Arsène baissa encore la voix pour être sûr que seul son interlocuteur l’entende :
— Elle avait une sœur jumelle qui est partie dans le ciel depuis plus de deux ans. Les anniversaires sont un cauchemar pour notre amie.
— Oh…, émit celui qui l’aimait, abasourdi par la révélation.
— À mon avis, elle ne sera pas présente demain et peut-être pas de la semaine. Ses absences étaient récurrentes à la fin de la quatrième. J’allais régulièrement lui porter les devoirs. Nous pourrons y aller ensemble, si tu veux.
— Carrément ! On doit lui remonter le moral.
— Elle ne doit pas savoir que je t’ai tout raconté ! le prévint Arsène. Elle dissimule les photos de sa sœur quand tu viens chez elle, cela prouve qu’elle n’est pas prête à tout te dévoiler.
— D’accord, d’accord, capitula Lucas. Je lui enverrai seulement un SMS pour lui demander comment ça va.
En baissant les yeux sur son plat, il constata qu’il était à la bourre et attaqua enfin son plat du jour : steak purée. Arsène, lui, entama une pomme.
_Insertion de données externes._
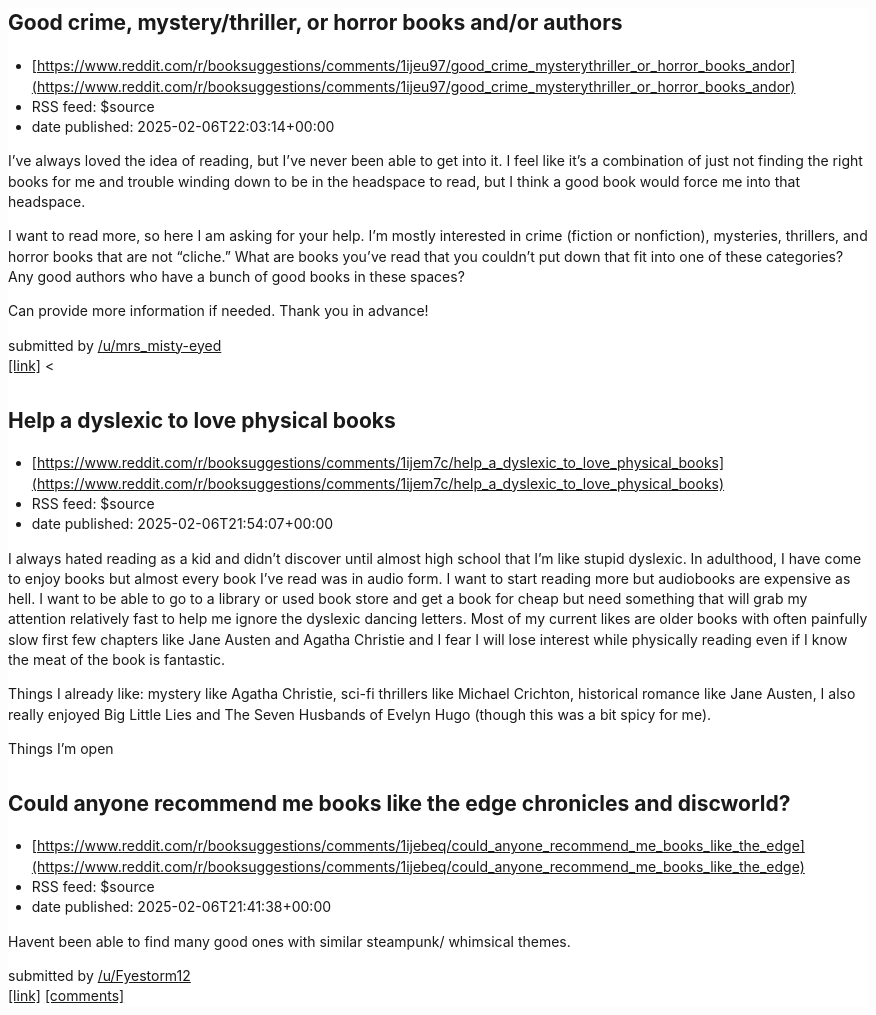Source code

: ## Good crime, mystery/thriller, or horror books and/or authors
 - [https://www.reddit.com/r/booksuggestions/comments/1ijeu97/good_crime_mysterythriller_or_horror_books_andor](https://www.reddit.com/r/booksuggestions/comments/1ijeu97/good_crime_mysterythriller_or_horror_books_andor)
 - RSS feed: $source
 - date published: 2025-02-06T22:03:14+00:00

<div class="md"><p>I’ve always loved the idea of reading, but I’ve never been able to get into it. I feel like it’s a combination of just not finding the right books for me and trouble winding down to be in the headspace to read, but I think a good book would force me into that headspace. </p> <p>I want to read more, so here I am asking for your help. I’m mostly interested in crime (fiction or nonfiction), mysteries, thrillers, and horror books that are not “cliche.” What are books you’ve read that you couldn’t put down that fit into one of these categories? Any good authors who have a bunch of good books in these spaces? </p> <p>Can provide more information if needed. Thank you in advance! </p> </div> &#32; submitted by &#32; <a href="https://www.reddit.com/user/mrs_misty-eyed"> /u/mrs_misty-eyed </a> <br/> <span><a href="https://www.reddit.com/r/booksuggestions/comments/1ijeu97/good_crime_mysterythriller_or_horror_books_andor/">[link]</a></span> &#32; <

## Help a dyslexic to love physical books
 - [https://www.reddit.com/r/booksuggestions/comments/1ijem7c/help_a_dyslexic_to_love_physical_books](https://www.reddit.com/r/booksuggestions/comments/1ijem7c/help_a_dyslexic_to_love_physical_books)
 - RSS feed: $source
 - date published: 2025-02-06T21:54:07+00:00

<div class="md"><p>I always hated reading as a kid and didn’t discover until almost high school that I’m like stupid dyslexic. In adulthood, I have come to enjoy books but almost every book I’ve read was in audio form. I want to start reading more but audiobooks are expensive as hell. I want to be able to go to a library or used book store and get a book for cheap but need something that will grab my attention relatively fast to help me ignore the dyslexic dancing letters. Most of my current likes are older books with often painfully slow first few chapters like Jane Austen and Agatha Christie and I fear I will lose interest while physically reading even if I know the meat of the book is fantastic. </p> <p>Things I already like: mystery like Agatha Christie, sci-fi thrillers like Michael Crichton, historical romance like Jane Austen, I also really enjoyed Big Little Lies and The Seven Husbands of Evelyn Hugo (though this was a bit spicy for me). </p> <p>Things I’m open

## Could anyone recommend me books like the edge chronicles and discworld?
 - [https://www.reddit.com/r/booksuggestions/comments/1ijebeq/could_anyone_recommend_me_books_like_the_edge](https://www.reddit.com/r/booksuggestions/comments/1ijebeq/could_anyone_recommend_me_books_like_the_edge)
 - RSS feed: $source
 - date published: 2025-02-06T21:41:38+00:00

<div class="md"><p>Havent been able to find many good ones with similar steampunk/ whimsical themes.</p> </div> &#32; submitted by &#32; <a href="https://www.reddit.com/user/Fyestorm12"> /u/Fyestorm12 </a> <br/> <span><a href="https://www.reddit.com/r/booksuggestions/comments/1ijebeq/could_anyone_recommend_me_books_like_the_edge/">[link]</a></span> &#32; <span><a href="https://www.reddit.com/r/booksuggestions/comments/1ijebeq/could_anyone_recommend_me_books_like_the_edge/">[comments]</a></span>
— Je blablate, je blablate, et voilà, c’est froid ! râla Lucas en faisant la grimace. Au fait, ça lui fait quel âge ? Seize ans ?
— Comme toi et tous ceux de la classe, j’imagine. Sauf moi.
— Je t’ai jamais demandé : t’as combien ?
— Onze ans, cinq mois et dix-sept jours.
— Waouh ! Ça, c’est de la précision ! C’est quand ta date d’anniversaire ?
— Le 27 mai.
— OK, j’essaierai de m’en souvenir.
— Et toi ?
— Le 1er décembre. Mais je vais avoir dix-sept ans, pas seize. J’ai retapé mon CM1.
— Oh, zut, se désola Arsène dont la pire crainte était de redoubler. Pourquoi ?
— À cause de ça, répondit l’infirme en montrant sa main myoélectrique. Tu ne penses pas vraiment à étudier quand t’es au bout du rouleau et que tu dois réapprendre des choses simples : marcher, courir, monter et descendre des escaliers ; prendre un verre, montrer du doigt, serrer une main, écrire… Tout ça, quoi. J’étais en pleine rééducation à cette époque.
Arsène avait remarqué que son ami était parfaitement ambidextre, même s’il avait plutôt tendance à utiliser sa main gauche. Il ne demanda pas ce qui lui était arrivé pour qu’un chirurgien soit contraint de l’amputer, même si sa curiosité brûlait d’être comblée. Il imaginait bien un accident de voiture, mais quelque chose – peut-être les cicatrices sur le flanc de Lucas – lui soufflait qu’il se trompait. Une nouvelle fois, il relativisa ses propres problèmes : ils ne valaient rien à côté de ceux de ses amis. Salomé, son anorexie et sa sœur dans le ciel ; Lucas, sa double amputation et son retard scolaire. Non, vraiment, il n’avait pas à se plaindre.